Les législatives doivent servir à chercher une majorité claire pour le Président de la République. Si on arrive à dégager une majorité présidentielle, on aura un système politique beaucoup plus stable », avait-il expliqué. L’avis daté du 28 mars 2018 qui explique également « (…) que le choix de cette dénomination est librement consenti par les membres de ce groupement politique qui ont bien voulu exprimer leur soutien à l’endroit du Président de la République et pour permettre aux électeurs d’identifier les candidats décidés à soutenir la politique générale de l’État; qu’une telle perspective répond à une pratique d’un régime semi-présidentiel tel le cas de Madagascar pour permettre de donner une plus grande cohérence dans le fonctionnement des Institutions de la République(…) »

Géométrie variable

Pour Toavina Ralambomahay, membre du parti Humaniste et Écologiste, le risque de l’absence d’une opposition à l’Assemblée nationale est grand. « Comment voulez-vous qu’il y ait un chef de l’opposition quand (presque) aucun des candidats ne s’est proclamé opposant avant le scrutin ?, questionne-t-il. Et nous l’avons vu, il n’y avait aucun député HVM avant le vote de 2013, et pourtant, le HVM était majoritaire à l’Assemblée ».

Se basant sur des bruits en coulisse, le journaliste politique de Midi Madagasikara esquisse que « des candidats du parti Tim, laissés pour compte par Marc Ravalomanana pourraient rallier le camp de Andry Rajoelina une fois élus ». Journaliste politique depuis plus de dix ans, Davis Rakotoarijaona recueille les révélations des politiciens presque quotidiennement. Parfois, certains lui confient leurs frustrations.

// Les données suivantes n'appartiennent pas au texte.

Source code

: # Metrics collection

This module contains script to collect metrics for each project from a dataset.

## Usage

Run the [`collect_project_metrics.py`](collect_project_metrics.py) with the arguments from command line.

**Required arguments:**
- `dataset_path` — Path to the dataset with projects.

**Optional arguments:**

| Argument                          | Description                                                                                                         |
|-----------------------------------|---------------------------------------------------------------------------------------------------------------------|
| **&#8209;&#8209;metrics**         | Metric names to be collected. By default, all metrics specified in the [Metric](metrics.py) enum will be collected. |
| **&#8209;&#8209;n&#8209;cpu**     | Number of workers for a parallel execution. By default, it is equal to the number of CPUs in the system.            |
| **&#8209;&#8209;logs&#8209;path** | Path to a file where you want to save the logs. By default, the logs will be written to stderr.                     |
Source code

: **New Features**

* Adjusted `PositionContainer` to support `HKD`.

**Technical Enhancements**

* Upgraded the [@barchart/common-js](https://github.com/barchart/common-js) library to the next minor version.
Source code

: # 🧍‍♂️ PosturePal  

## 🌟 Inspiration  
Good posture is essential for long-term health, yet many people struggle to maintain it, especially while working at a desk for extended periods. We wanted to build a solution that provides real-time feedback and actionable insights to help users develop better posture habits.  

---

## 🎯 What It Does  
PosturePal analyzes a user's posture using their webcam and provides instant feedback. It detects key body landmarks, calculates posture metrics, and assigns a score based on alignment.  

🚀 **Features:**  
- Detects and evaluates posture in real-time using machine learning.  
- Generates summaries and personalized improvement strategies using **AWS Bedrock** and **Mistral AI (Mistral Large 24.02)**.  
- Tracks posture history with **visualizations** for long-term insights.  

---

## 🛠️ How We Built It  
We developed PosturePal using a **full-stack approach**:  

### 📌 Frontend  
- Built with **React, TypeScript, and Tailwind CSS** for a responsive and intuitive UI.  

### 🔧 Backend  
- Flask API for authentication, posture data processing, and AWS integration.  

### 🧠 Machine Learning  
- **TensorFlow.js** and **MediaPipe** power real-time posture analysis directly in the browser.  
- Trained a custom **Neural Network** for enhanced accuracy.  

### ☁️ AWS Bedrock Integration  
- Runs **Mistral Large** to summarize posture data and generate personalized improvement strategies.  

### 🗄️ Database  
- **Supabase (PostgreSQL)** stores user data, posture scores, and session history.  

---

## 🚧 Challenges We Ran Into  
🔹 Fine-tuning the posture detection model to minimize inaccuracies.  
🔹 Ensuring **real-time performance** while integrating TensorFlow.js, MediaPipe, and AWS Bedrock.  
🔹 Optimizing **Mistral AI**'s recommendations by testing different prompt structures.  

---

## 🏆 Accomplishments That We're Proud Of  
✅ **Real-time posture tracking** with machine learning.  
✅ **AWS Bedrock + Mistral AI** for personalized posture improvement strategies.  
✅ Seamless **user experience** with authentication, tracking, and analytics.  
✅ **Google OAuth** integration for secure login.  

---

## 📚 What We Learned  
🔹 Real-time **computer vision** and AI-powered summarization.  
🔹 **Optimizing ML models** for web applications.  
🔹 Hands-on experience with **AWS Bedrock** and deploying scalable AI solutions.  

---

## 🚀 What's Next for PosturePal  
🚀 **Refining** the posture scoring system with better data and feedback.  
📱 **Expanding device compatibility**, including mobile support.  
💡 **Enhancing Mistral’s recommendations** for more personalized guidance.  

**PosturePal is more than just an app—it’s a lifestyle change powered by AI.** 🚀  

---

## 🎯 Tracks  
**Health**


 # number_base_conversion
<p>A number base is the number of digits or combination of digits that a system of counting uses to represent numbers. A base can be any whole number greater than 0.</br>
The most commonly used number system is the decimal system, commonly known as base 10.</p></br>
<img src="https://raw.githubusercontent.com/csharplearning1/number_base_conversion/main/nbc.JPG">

Ces donnes pourraient conforter la variabilité de la géométrie au sein de l’Assemblée nationale. Les pratiques n’ont pas changé et ne sont pas encore prêtes de changer. Ce sont les têtes qui changent. Une fois de plus, ce fait pourraient affaiblir la force de l’opposition. « D’autant plus que la majeur partie de ces candidats indépendants ont soutenu la candidature de Andry Rajoelina lors de la présidentielle, notamment au second tour », renchérit Garry Fabrice Ranaivoson.

Force

Mais l’inverse aussi est possible. Mais pour des candidats, la posture à l’Assemblée nationale pourrait dépendre de la configuration du gouvernement. Plusieurs candidats indépendants ont été parmi les aspirants ministres lors des bousculades pour la formation de l’équipe gouvernementale de Christian Ntsay. Et ils le sont toujours, potentiellement. Une nouvelle désillusion pourrait amener certains d’entre eux à devenir des frondeurs.

« Étant donné que les règles du jeu politique à Madagascar et surtout à l’Assemblée nationale permettent que les prises de position soient circonstancielles et tournent au grès des intérêts, il n’est pas garanti qu’un député indépendant s’aligne dans les rangs de l’opposition, analyse Garry Fabrice Ranaivoson. La plupart pourraient juste demeurer dans la position du “frondeur ponctuel”, avant de se taire une fois leurs aspirations personnelles satisfaites ».

Quoi qu’il en soit, chaque partie est confiante pour ce qui est des résultats. Les partisans du président en place, en sélectionnant des candidats à fort potentiels et dont le soutien à Andry Rajoelina pendant les deux campagnes électorales ont été indéfectibles, espèrent rafler le maximum de sièges sur les 119 districts dans lesquels sont présents le parti Orange. Le Tim et ses partisans ne le sont pas moins. Ils pensent même pouvoir arriver en tête. « Nous pourrions être la majorité à l’Assemblée nationale. Nous avons aussi notre force », lance Serge Zafimahova, candidat dans le deuxième arrondissement et non moins coordinateur de campagne de Marc Ravalomanana lors des dernières élections.